» **EXERCISE GOAL**:
Each entry must be reproduced precisely as it stands.

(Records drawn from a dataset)
"""
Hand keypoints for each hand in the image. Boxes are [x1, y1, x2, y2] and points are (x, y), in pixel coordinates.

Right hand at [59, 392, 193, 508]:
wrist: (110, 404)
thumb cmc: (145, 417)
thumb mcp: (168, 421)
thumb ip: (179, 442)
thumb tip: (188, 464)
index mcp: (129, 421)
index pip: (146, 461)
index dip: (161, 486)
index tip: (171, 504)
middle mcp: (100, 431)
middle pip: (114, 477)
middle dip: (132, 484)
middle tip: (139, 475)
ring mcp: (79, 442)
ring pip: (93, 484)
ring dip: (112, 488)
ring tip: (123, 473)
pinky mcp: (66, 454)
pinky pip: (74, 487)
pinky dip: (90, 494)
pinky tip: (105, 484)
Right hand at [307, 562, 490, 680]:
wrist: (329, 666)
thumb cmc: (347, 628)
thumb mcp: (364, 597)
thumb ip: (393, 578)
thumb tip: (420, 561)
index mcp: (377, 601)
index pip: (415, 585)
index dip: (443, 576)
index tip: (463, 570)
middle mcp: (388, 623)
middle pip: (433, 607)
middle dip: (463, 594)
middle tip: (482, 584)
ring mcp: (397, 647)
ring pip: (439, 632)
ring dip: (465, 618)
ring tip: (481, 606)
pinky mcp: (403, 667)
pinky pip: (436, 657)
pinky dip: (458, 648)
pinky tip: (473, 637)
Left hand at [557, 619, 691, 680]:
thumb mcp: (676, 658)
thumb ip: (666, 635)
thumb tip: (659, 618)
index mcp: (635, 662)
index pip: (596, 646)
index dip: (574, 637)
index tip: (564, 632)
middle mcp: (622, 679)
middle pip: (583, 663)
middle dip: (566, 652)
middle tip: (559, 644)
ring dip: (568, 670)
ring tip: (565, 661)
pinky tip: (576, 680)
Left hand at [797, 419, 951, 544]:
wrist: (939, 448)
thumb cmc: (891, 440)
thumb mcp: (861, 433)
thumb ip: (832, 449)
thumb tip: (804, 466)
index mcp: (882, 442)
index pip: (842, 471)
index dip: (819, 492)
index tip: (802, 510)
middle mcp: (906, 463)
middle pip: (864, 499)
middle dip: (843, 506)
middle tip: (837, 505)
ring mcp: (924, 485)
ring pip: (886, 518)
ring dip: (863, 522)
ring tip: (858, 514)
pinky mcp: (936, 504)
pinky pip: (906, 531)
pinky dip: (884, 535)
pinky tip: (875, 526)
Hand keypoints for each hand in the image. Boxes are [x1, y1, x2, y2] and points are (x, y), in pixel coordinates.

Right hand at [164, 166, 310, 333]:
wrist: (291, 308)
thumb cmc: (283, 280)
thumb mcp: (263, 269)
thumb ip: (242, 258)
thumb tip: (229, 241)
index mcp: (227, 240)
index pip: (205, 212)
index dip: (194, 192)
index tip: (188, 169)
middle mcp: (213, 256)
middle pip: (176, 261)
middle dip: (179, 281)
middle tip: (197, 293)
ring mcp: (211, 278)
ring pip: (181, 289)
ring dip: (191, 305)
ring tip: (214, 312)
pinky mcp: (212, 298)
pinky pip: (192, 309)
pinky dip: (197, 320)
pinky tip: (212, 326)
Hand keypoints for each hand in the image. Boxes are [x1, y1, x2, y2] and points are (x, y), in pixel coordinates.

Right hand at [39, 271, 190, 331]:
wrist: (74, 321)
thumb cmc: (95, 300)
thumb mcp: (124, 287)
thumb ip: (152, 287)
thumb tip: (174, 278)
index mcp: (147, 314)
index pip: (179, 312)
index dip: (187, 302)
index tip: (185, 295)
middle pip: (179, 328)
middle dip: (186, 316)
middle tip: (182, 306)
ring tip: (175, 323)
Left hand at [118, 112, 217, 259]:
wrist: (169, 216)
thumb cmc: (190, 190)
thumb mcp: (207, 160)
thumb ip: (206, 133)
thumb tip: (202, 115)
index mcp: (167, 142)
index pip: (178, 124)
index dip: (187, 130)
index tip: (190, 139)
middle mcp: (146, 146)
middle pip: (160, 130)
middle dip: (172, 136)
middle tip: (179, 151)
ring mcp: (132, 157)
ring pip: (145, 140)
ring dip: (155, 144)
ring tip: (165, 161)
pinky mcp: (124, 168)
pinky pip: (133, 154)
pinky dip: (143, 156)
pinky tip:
"""
» **SOLVED EXERCISE**:
Hand keypoints for each hand in the image. Boxes are [x1, y1, x2, y2] and points are (x, y), in pixel coordinates.

Right hand at [59, 392, 193, 508]:
wrist: (110, 404)
thumb cmc: (145, 417)
thumb mcp: (168, 421)
thumb ip: (179, 442)
thumb tip: (188, 464)
index mcp: (129, 421)
index pip: (146, 461)
index dip: (161, 486)
index tip: (171, 504)
middle mcp: (100, 431)
middle pip: (114, 477)
middle dip: (132, 484)
middle tip: (139, 475)
ring mcp: (79, 442)
ring pip: (93, 484)
ring dip: (112, 488)
ring tip: (123, 473)
pinky mcp: (66, 454)
pinky pip: (74, 487)
pinky dip: (90, 494)
pinky tip: (105, 484)
Right hand at [307, 562, 490, 680]:
wrist: (329, 666)
thumb cmc: (347, 628)
thumb mcp: (364, 597)
thumb ip: (393, 578)
thumb tip: (420, 561)
index mcp: (377, 601)
index pip: (415, 585)
index dip: (443, 576)
index tip: (463, 570)
middle mcp: (388, 623)
middle pip: (433, 607)
middle dip: (463, 594)
middle tip: (482, 584)
ring mcp: (397, 647)
ring pip: (439, 632)
ring dip: (465, 618)
ring tip: (481, 606)
pinky mcp: (403, 667)
pinky pip: (436, 657)
pinky dip: (458, 648)
pinky tip: (473, 637)
Left hand at [557, 619, 691, 680]:
thumb mcp: (676, 658)
thumb ip: (666, 635)
thumb tip: (659, 618)
index mcp: (635, 662)
index pip: (596, 646)
index dip: (574, 637)
index tip: (564, 632)
middle mcp: (622, 679)
middle pip: (583, 663)
middle dip: (566, 652)
middle tip: (559, 644)
ring dip: (568, 670)
ring tip: (565, 661)
pinky tip: (576, 680)
Left hand at [797, 419, 951, 544]:
wrist: (939, 448)
thumb cmc: (891, 440)
thumb mcp: (861, 433)
thumb ip: (832, 449)
thumb tip: (804, 466)
index mcp: (882, 442)
index pip: (842, 471)
index dip: (819, 492)
index tip: (802, 510)
middle mcp: (906, 463)
middle pip: (864, 499)
middle dip: (843, 506)
middle tip: (837, 505)
ring mcp: (924, 485)
ring pip: (886, 518)
ring dip: (863, 522)
ring tip: (858, 514)
pinky mcp: (936, 504)
pinky pip: (906, 531)
pinky dip: (884, 535)
pinky tip: (875, 526)
Hand keypoints for each hand in the image. Boxes are [x1, y1, x2, y2] and points are (x, y), in pixel coordinates.

Right hand at [164, 166, 310, 333]:
wrist: (291, 308)
thumb cmc: (283, 280)
thumb mcp: (263, 269)
thumb ip: (242, 258)
thumb tip: (229, 241)
index mcp: (227, 240)
index pip: (205, 212)
index dip: (194, 192)
index tip: (188, 169)
middle mcp: (213, 256)
middle pip: (176, 261)
middle dip: (179, 281)
middle tip: (197, 293)
ring mcp: (211, 278)
ring pip: (181, 289)
ring dip: (191, 305)
ring tip: (214, 312)
pinky mcp: (212, 298)
pinky pip: (192, 309)
pinky dip: (197, 320)
pinky tip: (212, 326)
Hand keypoints for each hand in the image. Boxes are [x1, y1, x2, y2] and points are (x, y), in pixel coordinates.

Right hand at [39, 271, 190, 331]:
wrist: (74, 321)
thumb cmc: (95, 300)
thumb mcp: (124, 287)
thumb ip: (152, 287)
thumb tip: (174, 278)
index mcp: (147, 314)
index pip: (179, 312)
index dip: (187, 302)
index tip: (185, 295)
middle pip: (179, 328)
middle dip: (186, 316)
middle tip: (182, 306)
ring tip: (175, 323)
Left hand at [118, 112, 217, 259]:
wrist: (169, 216)
thumb cmc: (190, 190)
thumb mcp: (207, 160)
thumb ip: (206, 133)
thumb tip: (202, 115)
index mcp: (167, 142)
index pip: (178, 124)
index dip: (187, 130)
index tip: (190, 139)
middle mcp: (146, 146)
middle pip: (160, 130)
middle dip: (172, 136)
middle tip: (179, 151)
ring mcp: (132, 157)
ring pip: (145, 140)
ring dip: (155, 144)
ring tip: (165, 161)
pinky mcp: (124, 168)
pinky pip: (133, 154)
pinky dip: (143, 156)
pinky tip:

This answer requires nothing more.